● **WORK ITEM**
Copy exactly the stretch of data below from the line with "list [171, 1171, 1152, 1618]" through the line with "Document page, 1241x1754 pixels.", including both of those lines.

______

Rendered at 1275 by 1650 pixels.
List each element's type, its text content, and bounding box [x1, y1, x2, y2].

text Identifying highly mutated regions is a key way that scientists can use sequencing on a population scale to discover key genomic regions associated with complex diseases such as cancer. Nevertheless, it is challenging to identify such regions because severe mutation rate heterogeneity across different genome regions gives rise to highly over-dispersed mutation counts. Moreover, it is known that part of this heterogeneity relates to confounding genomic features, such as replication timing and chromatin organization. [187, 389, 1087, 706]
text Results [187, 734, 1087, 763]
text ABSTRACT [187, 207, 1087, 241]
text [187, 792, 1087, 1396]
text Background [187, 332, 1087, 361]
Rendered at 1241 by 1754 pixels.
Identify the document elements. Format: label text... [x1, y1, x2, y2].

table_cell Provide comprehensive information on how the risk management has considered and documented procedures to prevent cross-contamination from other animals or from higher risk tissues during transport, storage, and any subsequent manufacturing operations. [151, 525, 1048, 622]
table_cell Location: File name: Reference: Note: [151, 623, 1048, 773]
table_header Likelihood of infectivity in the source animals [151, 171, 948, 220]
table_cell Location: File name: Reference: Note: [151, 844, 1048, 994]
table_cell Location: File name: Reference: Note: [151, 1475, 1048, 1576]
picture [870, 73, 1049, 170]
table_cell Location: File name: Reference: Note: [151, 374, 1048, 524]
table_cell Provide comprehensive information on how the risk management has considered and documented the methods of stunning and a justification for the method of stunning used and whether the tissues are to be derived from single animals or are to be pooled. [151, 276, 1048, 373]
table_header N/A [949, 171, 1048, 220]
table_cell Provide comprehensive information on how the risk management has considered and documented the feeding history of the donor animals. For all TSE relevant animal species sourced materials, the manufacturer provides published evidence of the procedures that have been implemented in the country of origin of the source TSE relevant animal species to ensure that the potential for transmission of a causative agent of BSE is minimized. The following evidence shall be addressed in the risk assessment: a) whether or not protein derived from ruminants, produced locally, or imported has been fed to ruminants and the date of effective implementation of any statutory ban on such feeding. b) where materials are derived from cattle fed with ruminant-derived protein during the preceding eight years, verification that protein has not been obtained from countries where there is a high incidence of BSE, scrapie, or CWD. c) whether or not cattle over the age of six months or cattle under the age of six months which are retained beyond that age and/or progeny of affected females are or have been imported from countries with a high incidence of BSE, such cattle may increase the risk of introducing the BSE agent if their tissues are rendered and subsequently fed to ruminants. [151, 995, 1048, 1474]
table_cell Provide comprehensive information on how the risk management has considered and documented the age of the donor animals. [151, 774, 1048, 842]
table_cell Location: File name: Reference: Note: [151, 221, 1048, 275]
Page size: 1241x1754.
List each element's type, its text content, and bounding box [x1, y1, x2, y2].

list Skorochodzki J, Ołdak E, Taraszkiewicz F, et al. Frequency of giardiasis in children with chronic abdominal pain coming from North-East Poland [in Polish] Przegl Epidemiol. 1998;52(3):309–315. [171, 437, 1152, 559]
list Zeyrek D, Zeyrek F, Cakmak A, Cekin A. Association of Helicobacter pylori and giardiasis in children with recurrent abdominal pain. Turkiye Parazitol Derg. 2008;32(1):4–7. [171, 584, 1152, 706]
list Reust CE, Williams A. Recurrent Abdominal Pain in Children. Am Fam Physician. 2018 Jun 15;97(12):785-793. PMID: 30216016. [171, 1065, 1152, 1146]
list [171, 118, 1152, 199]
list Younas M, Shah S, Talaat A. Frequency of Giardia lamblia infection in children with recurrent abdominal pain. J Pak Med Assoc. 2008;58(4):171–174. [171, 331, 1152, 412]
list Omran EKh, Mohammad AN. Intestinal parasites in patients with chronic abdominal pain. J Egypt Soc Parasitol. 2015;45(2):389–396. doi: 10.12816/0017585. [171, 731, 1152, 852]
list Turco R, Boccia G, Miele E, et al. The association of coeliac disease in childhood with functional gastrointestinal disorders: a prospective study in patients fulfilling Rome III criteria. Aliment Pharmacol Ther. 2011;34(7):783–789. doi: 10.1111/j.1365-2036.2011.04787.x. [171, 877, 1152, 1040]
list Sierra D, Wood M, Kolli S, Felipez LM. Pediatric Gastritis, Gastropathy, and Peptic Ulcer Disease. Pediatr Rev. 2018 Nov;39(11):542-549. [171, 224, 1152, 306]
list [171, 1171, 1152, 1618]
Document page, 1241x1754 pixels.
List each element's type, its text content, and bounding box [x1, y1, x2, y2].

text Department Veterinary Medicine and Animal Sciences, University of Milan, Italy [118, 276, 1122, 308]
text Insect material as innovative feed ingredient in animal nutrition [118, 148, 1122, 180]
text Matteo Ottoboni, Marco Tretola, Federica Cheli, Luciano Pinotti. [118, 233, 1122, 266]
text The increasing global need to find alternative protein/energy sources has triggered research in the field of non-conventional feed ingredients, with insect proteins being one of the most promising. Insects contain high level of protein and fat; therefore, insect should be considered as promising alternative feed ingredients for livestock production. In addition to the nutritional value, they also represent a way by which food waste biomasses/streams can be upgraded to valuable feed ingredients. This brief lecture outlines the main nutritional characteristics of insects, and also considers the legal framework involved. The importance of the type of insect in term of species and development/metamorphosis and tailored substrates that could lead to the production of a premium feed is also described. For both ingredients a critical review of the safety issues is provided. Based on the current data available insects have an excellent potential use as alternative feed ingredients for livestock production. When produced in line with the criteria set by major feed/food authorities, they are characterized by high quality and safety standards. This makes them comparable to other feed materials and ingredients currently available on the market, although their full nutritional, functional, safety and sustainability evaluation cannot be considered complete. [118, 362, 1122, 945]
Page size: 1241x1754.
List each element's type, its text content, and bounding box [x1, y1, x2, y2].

______

● **RESPONSE TO THE TASK**
list [171, 1171, 1152, 1618]
Document page, 1241x1754 pixels.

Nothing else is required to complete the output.